(Code change snippets)
<<<<
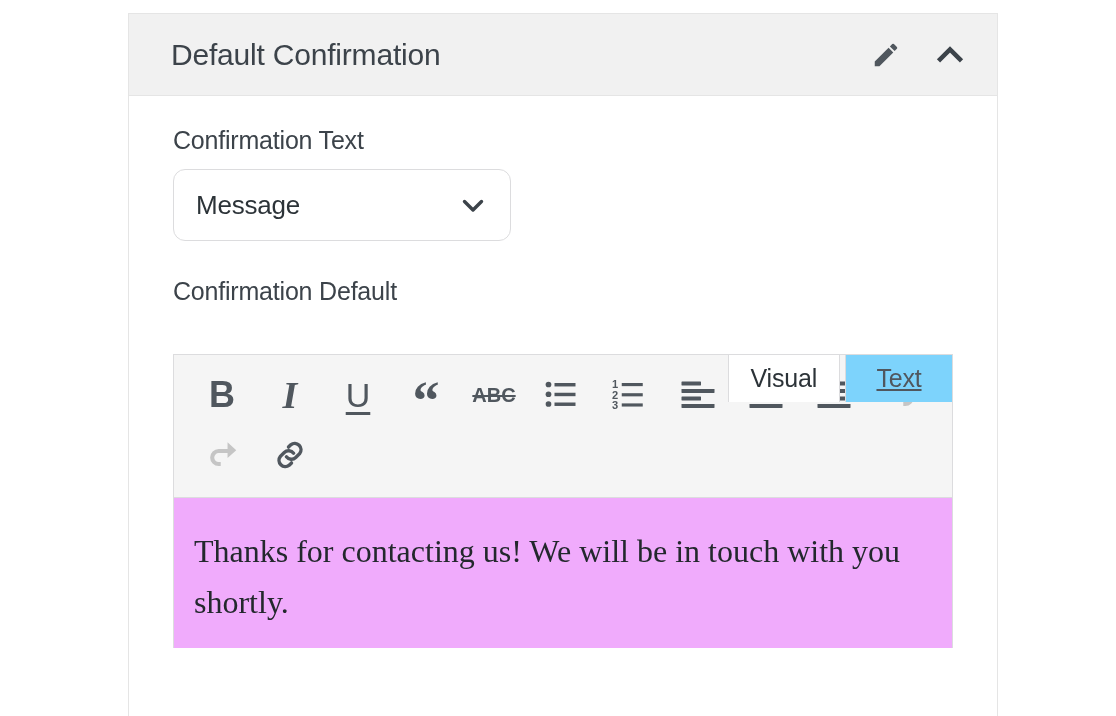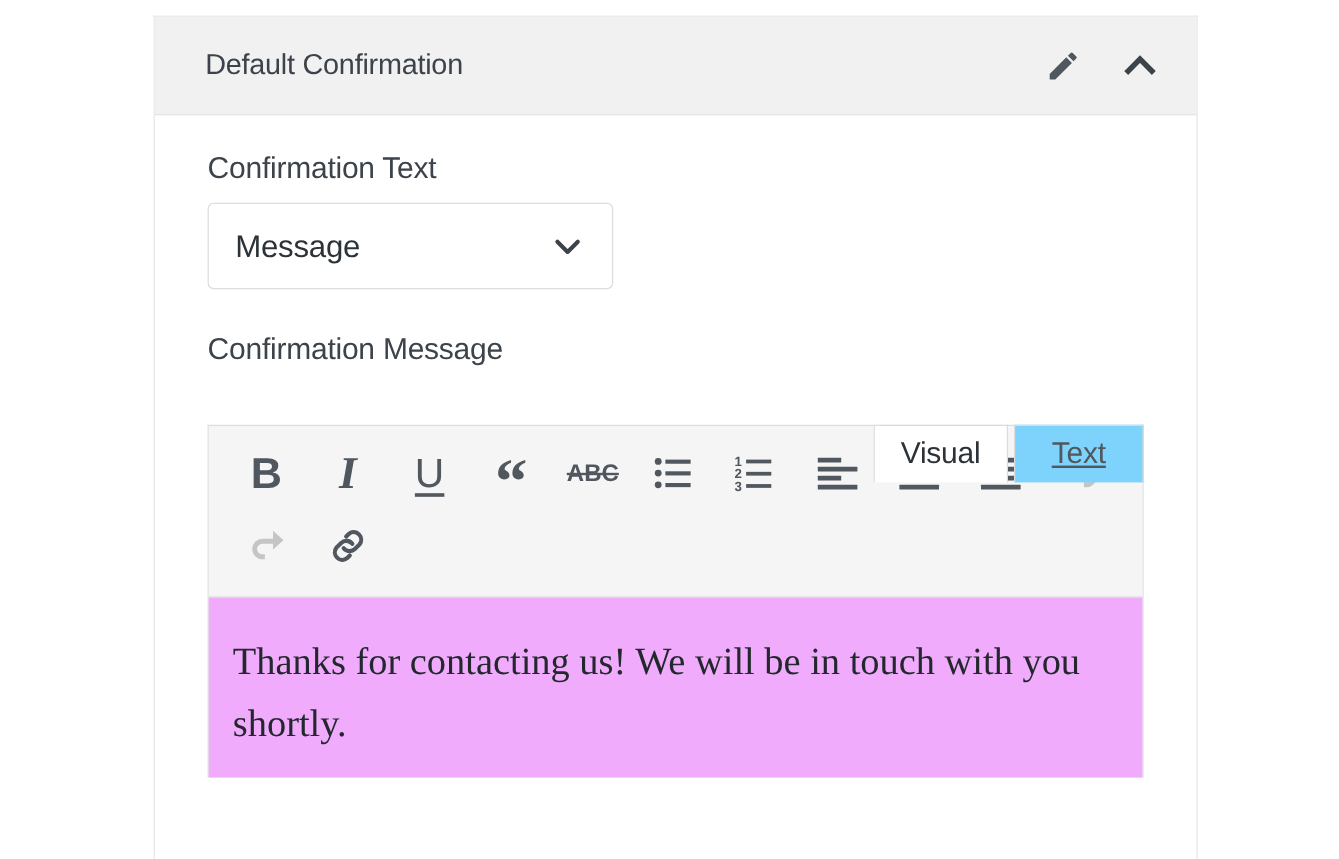--- a/index.html
+++ b/index.html
@@ -30,21 +30,21 @@
     height: 82px;
     background: #f1f1f1;
     border-bottom: 1px solid #e5e5e5;
     display: flex;
     align-items: center;
     padding: 0 30px 0 42px;
     box-sizing: border-box;
   }
 
   #panel-title {
-    font-size: 24px;
+    font-size: 30px;
     color: #3c434a;
     font-weight: 400;
     letter-spacing: -0.2px;
     flex: 1;
     white-space: nowrap;
   }
 
   .header-actions {
     display: flex;
     align-items: center;
@@ -74,21 +74,21 @@
     margin: 0 0 14px 0;
     white-space: nowrap;
   }
 
   
   #confirmation-type-select {
     position: relative;
     width: 338px;
     height: 72px;
     border: 1px solid #dcdcde;
-    border-radius: 5px;
+    border-radius: 12px;
     background: #ffffff;
     box-sizing: border-box;
     display: flex;
     align-items: center;
     padding: 0 20px 0 22px;
     cursor: pointer;
     margin-bottom: 36px;
   }
   #confirmation-type-select .sel-value {
     flex: 1;
@@ -221,21 +221,21 @@
 
     <div id="confirmation-type-select">
       <span class="sel-value">Message</span>
       <span style="display:flex;align-items:center;">
         <svg width="34" height="34" viewBox="0 0 24 24" fill="none" stroke="#3c434a" stroke-width="2.4" stroke-linecap="round" stroke-linejoin="round" aria-hidden="true">
           <polyline points="6,9.5 12,15.5 18,9.5"></polyline>
         </svg>
       </span>
     </div>
 
-    <div class="field-label">Confirmation Message</div>
+    <div class="field-label">Confirmation Default</div>
 
     <div id="editor-wrap">
 
       <div id="editor-tabs">
         <div class="editor-tab active">
           <span>Visual</span>
         </div>
         <div class="editor-tab inactive">
           <span>Text</span>
         </div>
>>>>
→ ASSIGNED TASK: Transcribe every record above exactly as written, leaving out any pictures.

→ EXERCISE ANSWER:
--- a/index.html
+++ b/index.html
@@ -30,21 +30,21 @@
     height: 82px;
     background: #f1f1f1;
     border-bottom: 1px solid #e5e5e5;
     display: flex;
     align-items: center;
     padding: 0 30px 0 42px;
     box-sizing: border-box;
   }
 
   #panel-title {
-    font-size: 24px;
+    font-size: 30px;
     color: #3c434a;
     font-weight: 400;
     letter-spacing: -0.2px;
     flex: 1;
     white-space: nowrap;
   }
 
   .header-actions {
     display: flex;
     align-items: center;
@@ -74,21 +74,21 @@
     margin: 0 0 14px 0;
     white-space: nowrap;
   }
 
   
   #confirmation-type-select {
     position: relative;
     width: 338px;
     height: 72px;
     border: 1px solid #dcdcde;
-    border-radius: 5px;
+    border-radius: 12px;
     background: #ffffff;
     box-sizing: border-box;
     display: flex;
     align-items: center;
     padding: 0 20px 0 22px;
     cursor: pointer;
     margin-bottom: 36px;
   }
   #confirmation-type-select .sel-value {
     flex: 1;
@@ -221,21 +221,21 @@
 
     <div id="confirmation-type-select">
       <span class="sel-value">Message</span>
       <span style="display:flex;align-items:center;">
         <svg width="34" height="34" viewBox="0 0 24 24" fill="none" stroke="#3c434a" stroke-width="2.4" stroke-linecap="round" stroke-linejoin="round" aria-hidden="true">
           <polyline points="6,9.5 12,15.5 18,9.5"></polyline>
         </svg>
       </span>
     </div>
 
-    <div class="field-label">Confirmation Message</div>
+    <div class="field-label">Confirmation Default</div>
 
     <div id="editor-wrap">
 
       <div id="editor-tabs">
         <div class="editor-tab active">
           <span>Visual</span>
         </div>
         <div class="editor-tab inactive">
           <span>Text</span>
         </div>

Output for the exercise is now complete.